Field definitions and formats are the same as fields in the integration gene summary.

Summary by Gene

The summary by gene report counts integration sites appearing in annotated genes across various subjects, sources, and locations. Genes with both in vivo and in vitro data are reported with two rows.

column	type	example
environment	text	in vivo
ncbi_gene_id	integer	80208
gene	text	SPG11
subjects	integer	12
unique_sites	integer	14
proliferating_sites	integer	2
total_in_gene	integer	29

Fields

environment

The environment in which the integration event took place. Either in vivo or in vitro. Refer to the data usage guidelines above.

ncbi_gene_id, gene

The annotated gene for which integrations are being summarized.

gene_type

The type of gene annotated at the integration site.

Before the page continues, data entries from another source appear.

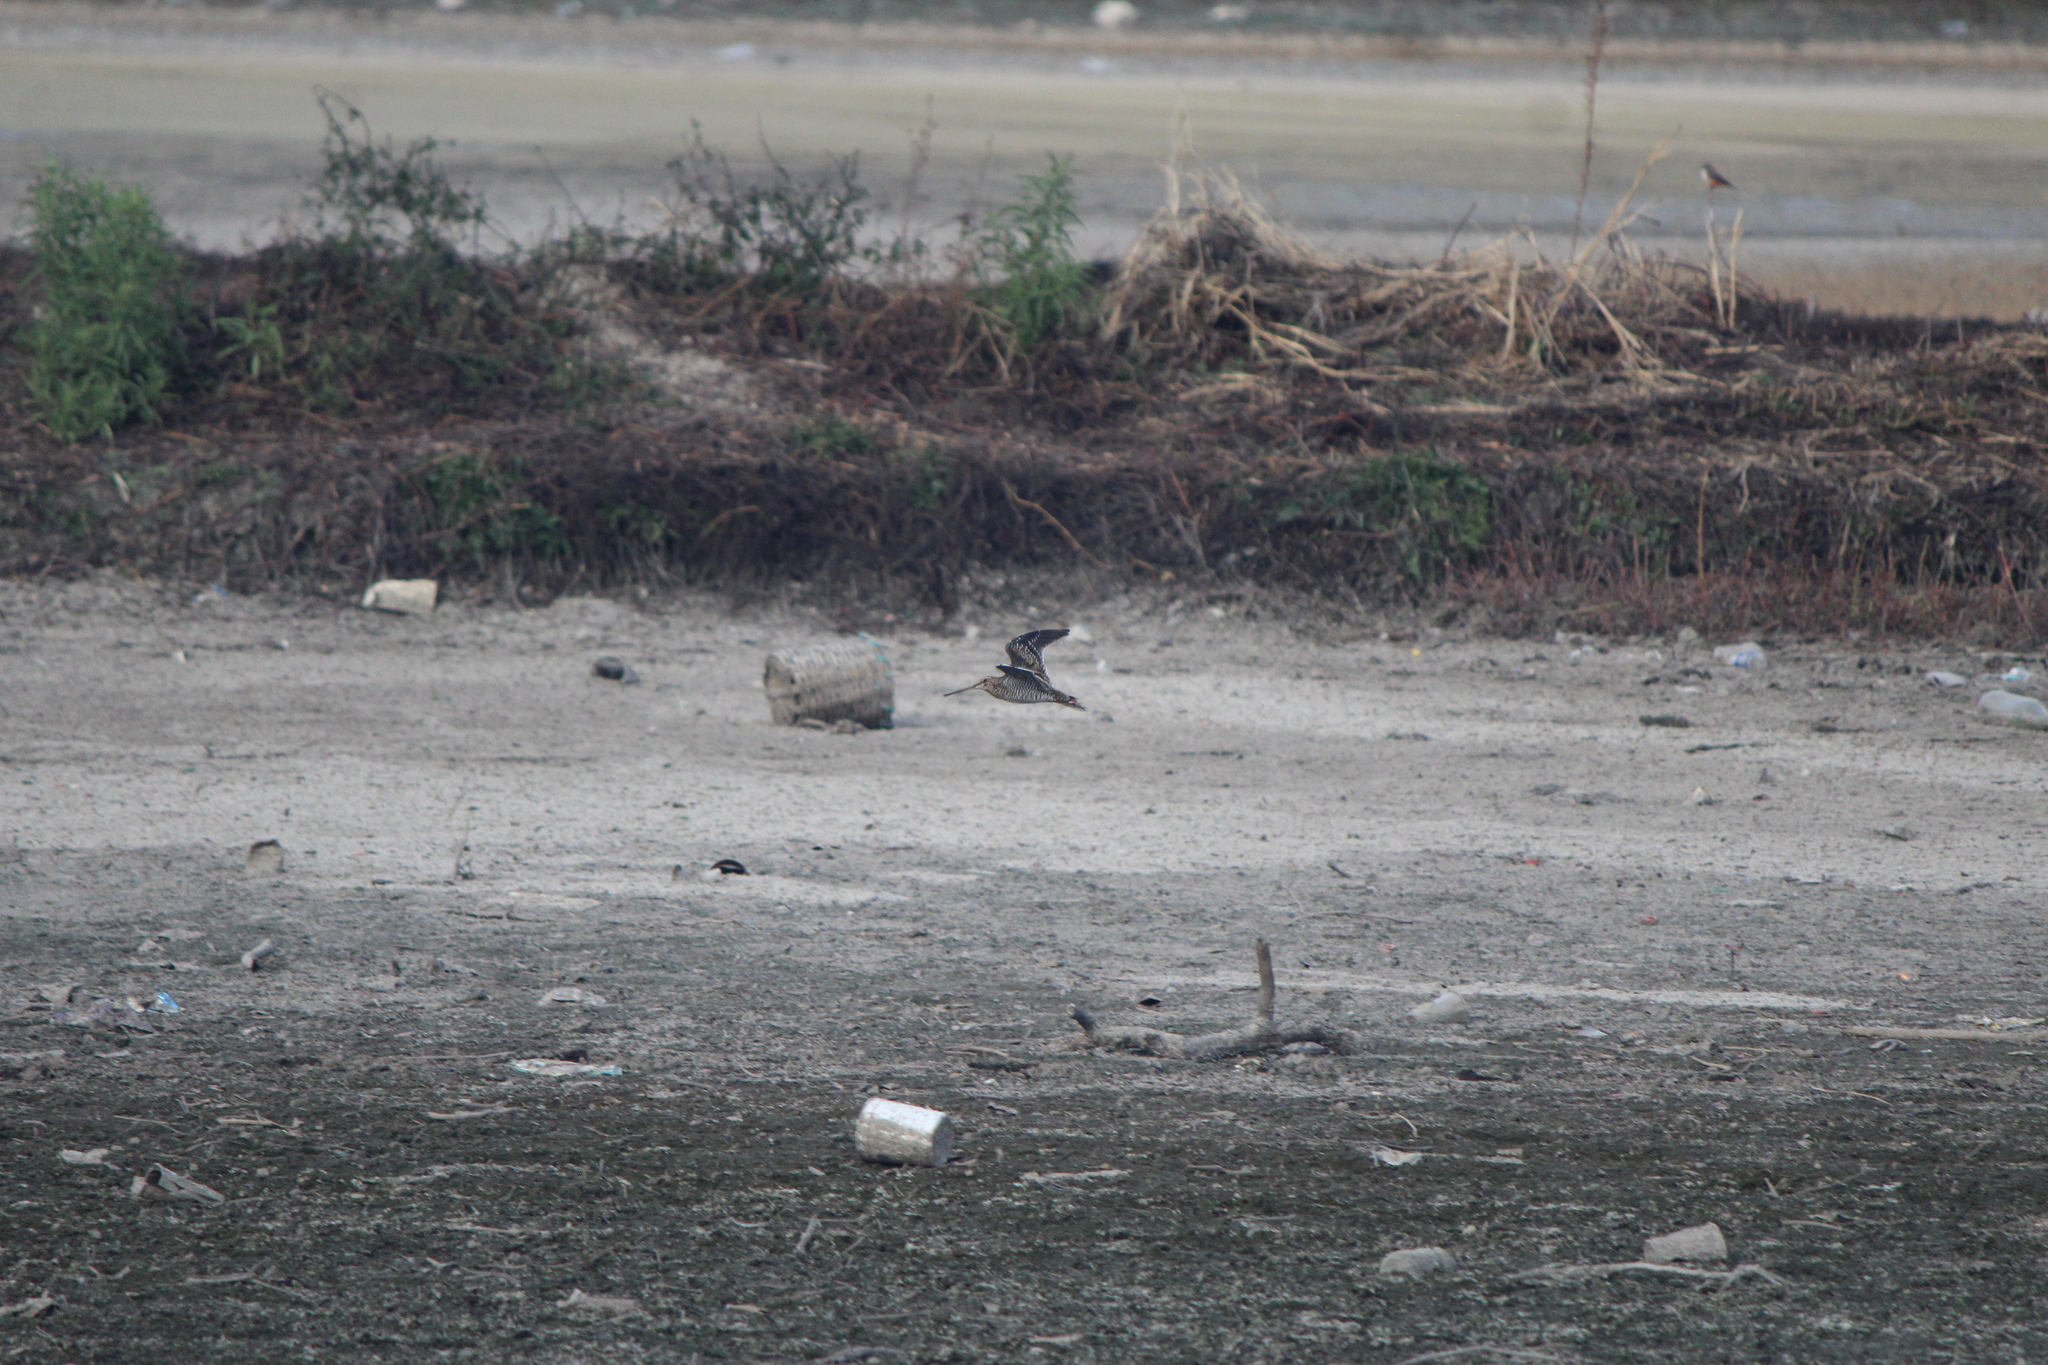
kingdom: Animalia
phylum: Chordata
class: Aves
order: Charadriiformes
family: Scolopacidae
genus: Gallinago
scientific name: Gallinago delicata
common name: Wilson's snipe
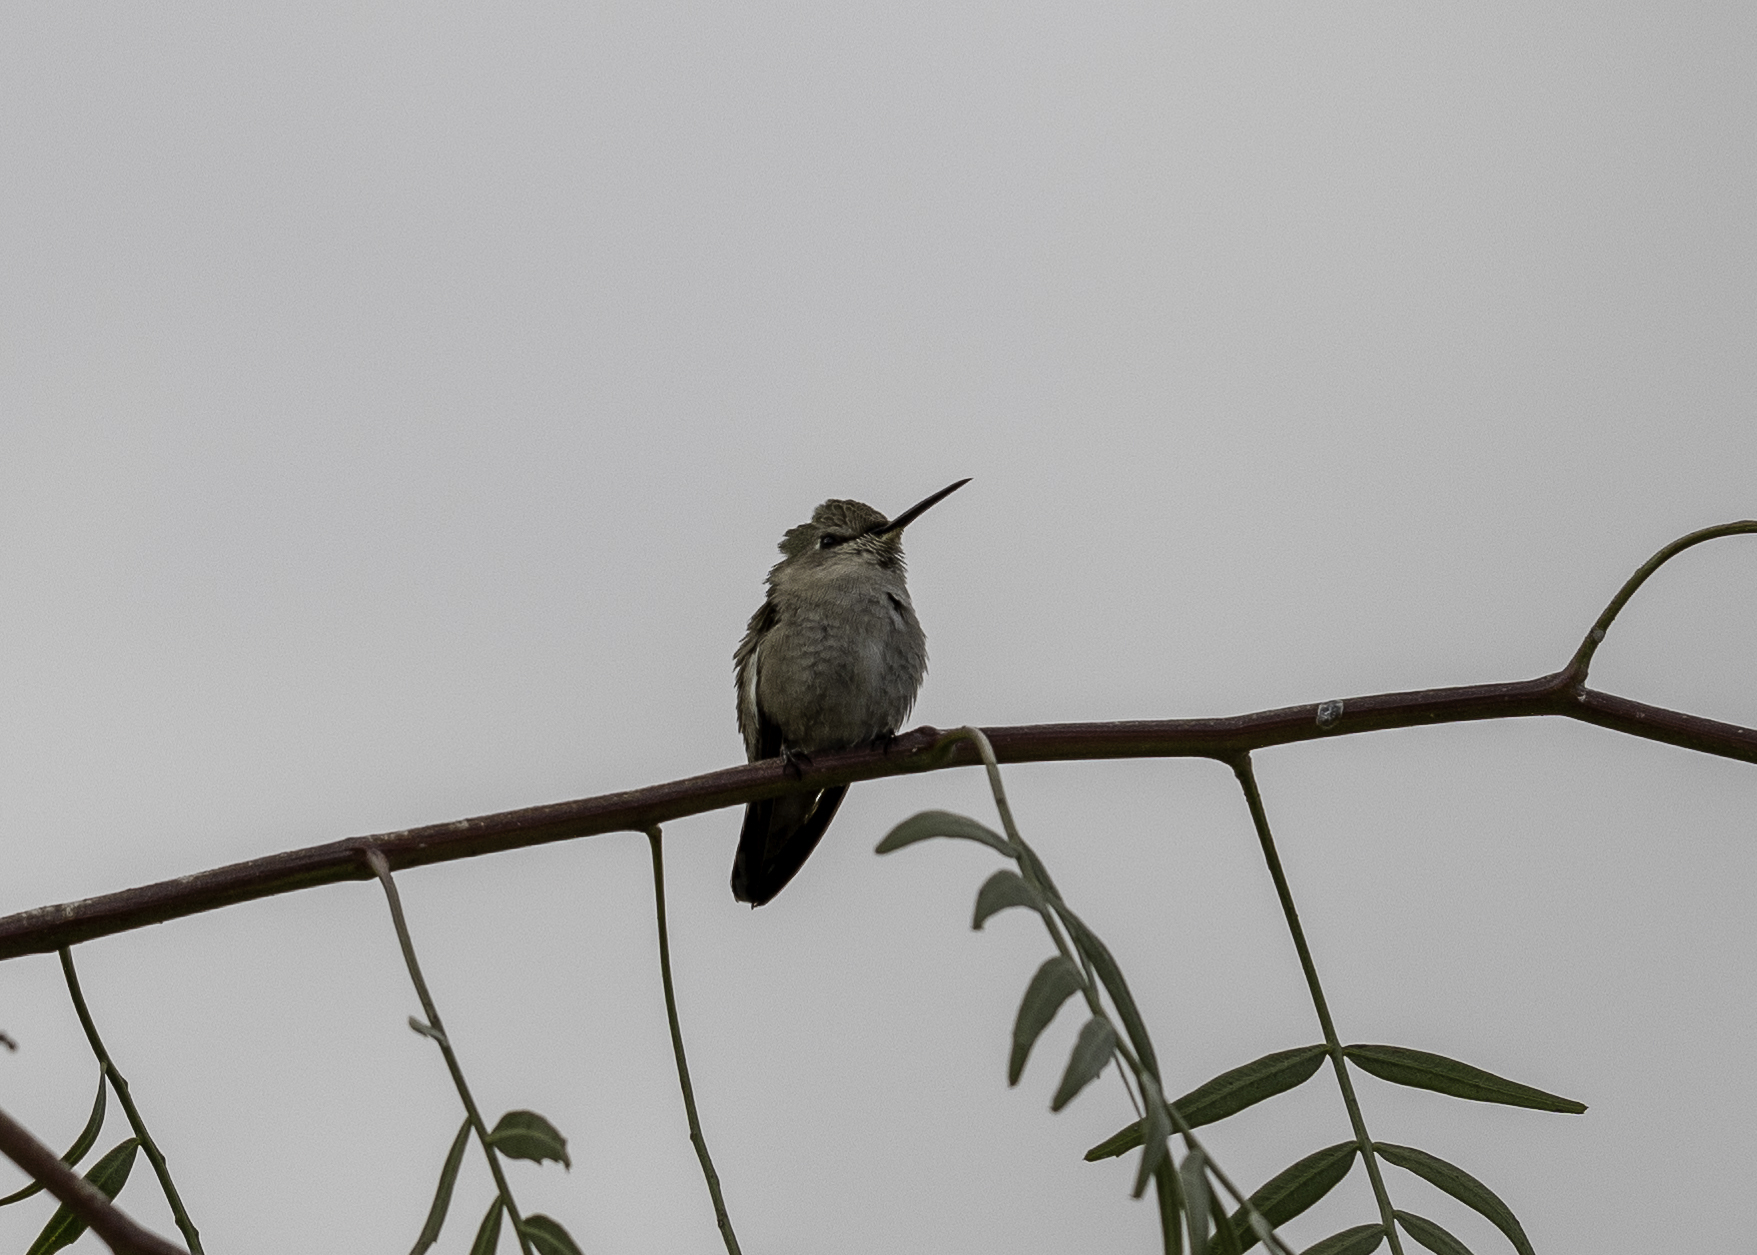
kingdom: Animalia
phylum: Chordata
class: Aves
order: Apodiformes
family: Trochilidae
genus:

Read more in the data type glossary.

subjects

The number of distinct subjects with viral integrations anywhere in this gene.

unique_sites

The number of distinct nucleotide positions within this gene where virus has been found to integrate. Multiplicity is ignored.

proliferating_sites

The number of distinct sites with a multiplicity >= 2. Integrations observed more than once are assumed to be due to clonal cell proliferation.

Currently this doesn’t separate identical sites between subjects, although such instances are extremely rare.

total_in_gene

The total number of independent observations of integrations into this gene. This number is equal to the sum of multiplicity from each row of integration_gene_summary annotated with this gene, so it should exclude technical replicates.